TensorFlow Serving 101 pt. 1

Part 1: Saving and serving your model

Stian Lind Petlund


My goal with this tutorial is to explain, as straightforward as possible, how you can:

  • Save a TensorFlow model so it can be loaded with TensorFlow Serving ModelServer and used in production.
  • Serve your model with the TensorFlow Serving ModelServer.
  • Send requests to your model (and get responses).

To get the most out of this tutorial you should be familiar with Python and have written a TensorFlow model before. This is not an introduction to TensorFlow itself, but to the serving system TensorFlow Serving.

I found it convenient to split the tutorial into two parts. In Part 1 you will learn how to save a simple model and serve it with TensorFlow Serving ModelServer. In Part 2 we will send requests to the model using a Python client.

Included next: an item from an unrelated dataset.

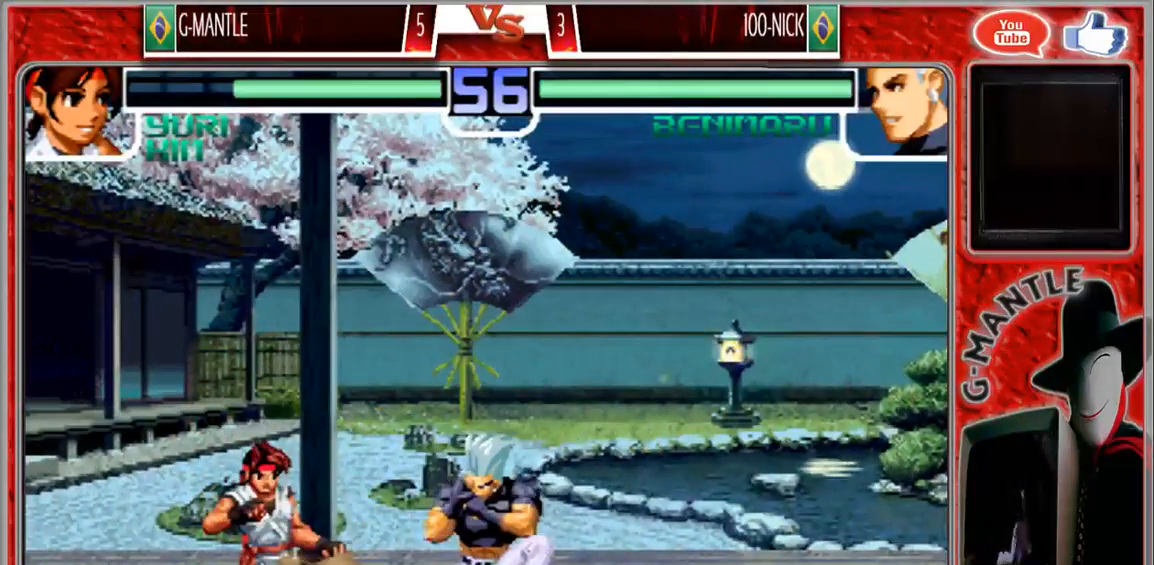
{"dt_ms": 500, "buttons": [], "left_stick": "down-left", "events": [[183, "left_stick", "right"], [283, "left_stick", "center"], [467, "left_stick", "down-left"]]}
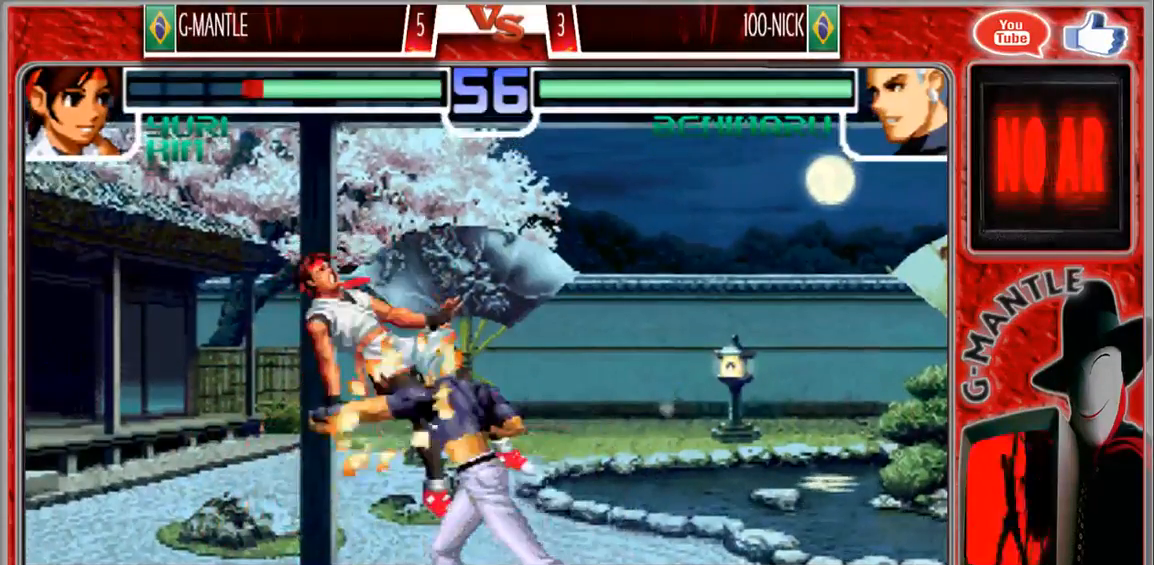
{"dt_ms": 500, "buttons": [], "left_stick": "center"}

Many guides and blog posts have been written about how to save models for production and serve them using TensorFlow Serving. So, why would I write a tutorial when there are numerous guides and examples already written?

Because I have (and I believe others have too) spent countless hours reading tutorials, documentation, examples and blog posts on how to deploy TensorFlow models for production. Although it’s fairly easy to get your models up and running with TensorFlow Serving, there are many ways to do it and a lot of concepts to digest. These two (many ways to do stuff + new concepts) usually lead down the following paths:

  • You spend way too much time exploring all the options and learning new concepts instead of just building what you were supposed to build in the first place.
  • You copy some stuff you don’t really understand, but it works. When it eventually breaks or you want to build a new feature, you spend all your time figuring out how it works (again).

I have been doing a combination of these two for almost a year now. So here’s a straightforward way to save, serve and send requests to your model. This is how we do it at Epigram. We found a way that works for us, but keep in mind that TensorFlow Serving is a flexible serving system, and the way I see it, there’s no right or wrong in this space.

Alright, let’s get started. All code for part 1 of the tutorial can be found here: https://github.com/epigramai/tfserving-simple-example.

1. Write a simple model

In the snippet below I have written a simple model. Most of you have probably never written such a primitive TensorFlow like this (and why would you, it’s LSTMs and convolutional neural networks that rocks!). But all we need to save our model for production is a simple graph like the one below, so I am not going to do it more complicated that necessary.

Open export_simple_model.py if you want to get the full picture.

placeholder_name = 'a'
operation_name = 'add'

a = tf.placeholder(tf.int32, name=placeholder_name)
b = tf.constant(10)

# This is our model
add = tf.add(a, b, name=operation_name)

with tf.Session() as sess:

# Run a few operations to make sure our model works
ten_plus_two = sess.run(add, feed_dict={a: 2})
print('10 + 2 = {}'.format(ten_plus_two))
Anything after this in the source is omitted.